- Monday, September 4, 2017

JUST A JOURNALIST: ON THE PRESS, LIFE, AND THE SPACES BETWEEN

By Linda Greenhouse

Harvard University Press, $22.95, 183 pages

Linda Greenhouse has some important things to say about how well journalism is fulfilling its duty in a democracy. And she has three impressive soap boxes from which to say it: her position, after 40 years on the staff, as a contributing editor to The New York Times, a lecturer at Yale Law school; and a prestigious publisher for her new book, “Just a Journalist.” She has failed to make full use of those advantages.

Ms. Greenhouse’s central thesis is that reporters’ and editors’ mantra of “objectivity” actually produces distorted coverage. She certainly doesn’t advocate biased or opinionated journalism, but she does argue that the concept of impartiality as applied today is a barrier to the reporter giving readers or viewers what he or she knows is the most honest, most useful version of events.

Her argument is especially timely because in the coverage of candidate and then President Trump there are increasing examples of the more gloves-off style of journalism she advocates.

One of the two practices that are her prime targets is using hedged language when the facts support something more blunt and direct, opting for “enhanced interrogation technique” rather than “torture.” And she decries the “distancing construction” that wraps what is clearly a fact in a package of words that suggests that it is merely an opinion of some; she points out The New York Times article calling Fox News “a channel with a reputation for having a conservative political view” for watering down that description with the “a reputation for.”

Ms. Greenhouse’s central target is the concept of “objectivity,” which pervades journalism education and practice. Part of her complaint is a personal vendetta that has occupied her at least since 1989, when she was taken to task for attending a “march for reproductive rights” on the National Mall. A requirement that journalists be unbiased doesn’t mean that they cannot participate in the political process, she maintains.

But more important than that inside-the-newsroom issue is how the mantra of “objectivity” is reflected in what journalists write and broadcast — “the instinct bred in American journalists’ bones that there must be at least two sides to every story and to offer only one is to embark on a dangerous journey.”

She finds this manifest in “false equivalency”: devoting roughly equal portions of a story to quotes from opposing sides of an issue when, in fact, there are few advocates for or supporting arguments for one of those sides. Closely related is the sin of turning for quotes — particularly to represent the little-held view — to easily accessed “experts” who have ready a pithy statement but, in fact, they have little background in the issue at hand.

She’s right. As she acknowledges, those who would reform the profession have been saying for years that the yardstick for journalism should be “sorting out the false claims from the true and discarding or at least labeling the false. It is calling public officials to account rather than simply — accurately — summarizing their press releases and public utterances.”

So why is one so unenthusiastic about the book?

Well, in the first place, it is hardly a book at all, running only around 30,000 words — and a third of that devoted to a professional autobiography that is rarely relevant or interesting. The book’s origin is a series of Harvard lectures Ms. Greenhouse gave in November 2015, and she simply hasn’t done the protean work of expanding those into a full discussion of the important issues she raised.
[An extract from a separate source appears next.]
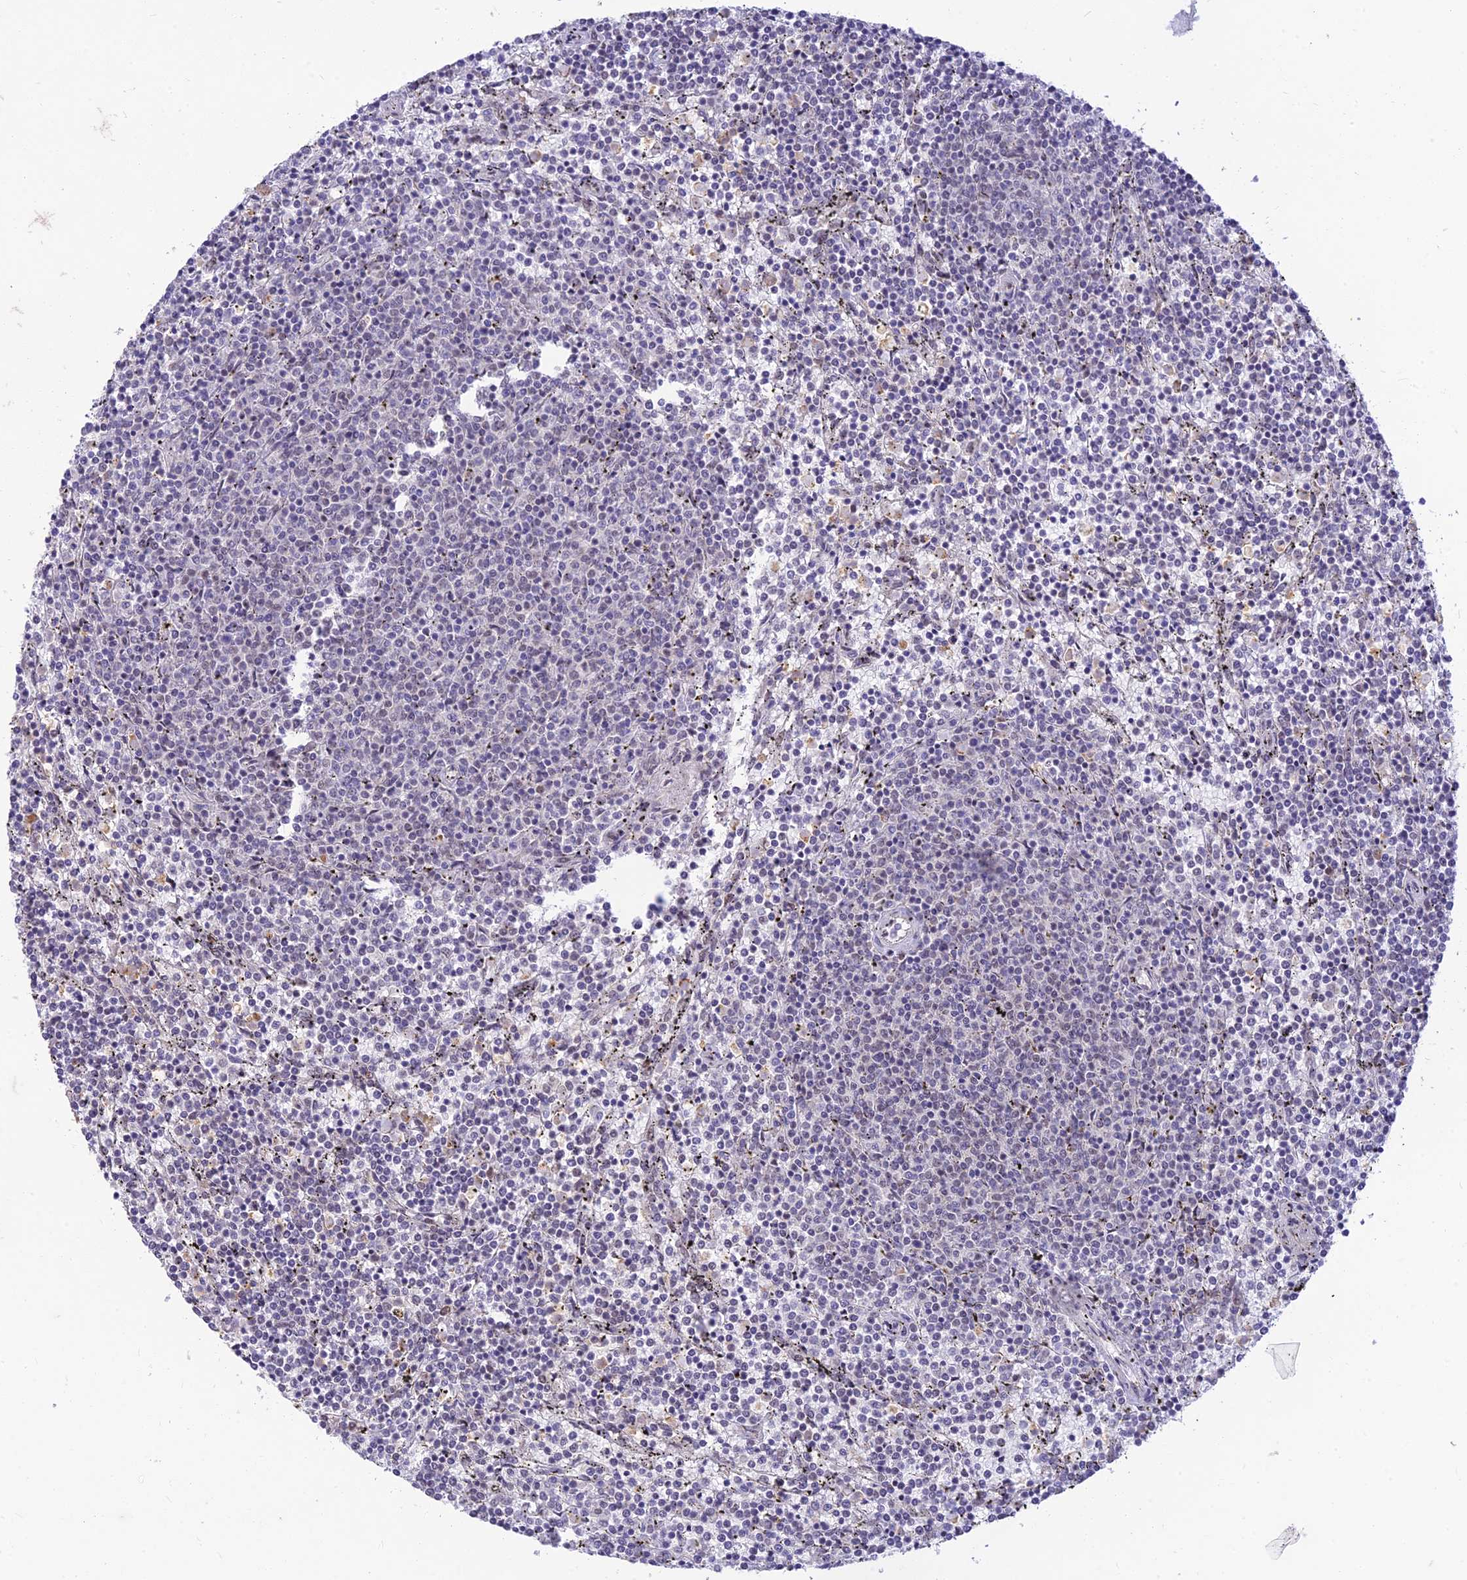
{"staining": {"intensity": "negative", "quantity": "none", "location": "none"}, "tissue": "lymphoma", "cell_type": "Tumor cells", "image_type": "cancer", "snomed": [{"axis": "morphology", "description": "Malignant lymphoma, non-Hodgkin's type, Low grade"}, {"axis": "topography", "description": "Spleen"}], "caption": "A high-resolution micrograph shows immunohistochemistry (IHC) staining of malignant lymphoma, non-Hodgkin's type (low-grade), which demonstrates no significant expression in tumor cells. (Brightfield microscopy of DAB (3,3'-diaminobenzidine) immunohistochemistry (IHC) at high magnification).", "gene": "MICOS13", "patient": {"sex": "female", "age": 50}}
Her examples are parochially almost all from The New York Times itself. So we get no evidence that the problems she highlights are common throughout American journalism (although they are) and no sense of how widespread is the new tendency of calling spades spades. Is this really a turning point in the way journalists approach the way they tell a story?

Ms. Greenhouse writes: “I have no certainty that anything fundamental has changed,” but does not further address whether it has, why she is uncertain, or what indicators one might look for to answer that question. Nor does she explain how reporters can get the information to make informed judgments on truth and falsehood when they are pressed to deliver their copy ever faster as their outlets compete online in real time.

Using bolder, less nuanced language in describing events and giving more attention to the side in any policy debate that has the more persuasive evidence can be a slippery slope, and she doesn’t address the tough question of just when the brakes should be applied and who should apply them. Who should decide when a topic is truly debatable or when qualifying language is needed? And what standards should be used in deciding?

Those are the conundrums that need at least tentative answers for a more robust but impartial journalism to develop.

Daniel B. Moskowitz, a journalist based in Washington, worked alongside Linda Greenhouse for many years when he covered the U.S. Supreme Court for BusinessWeek magazine.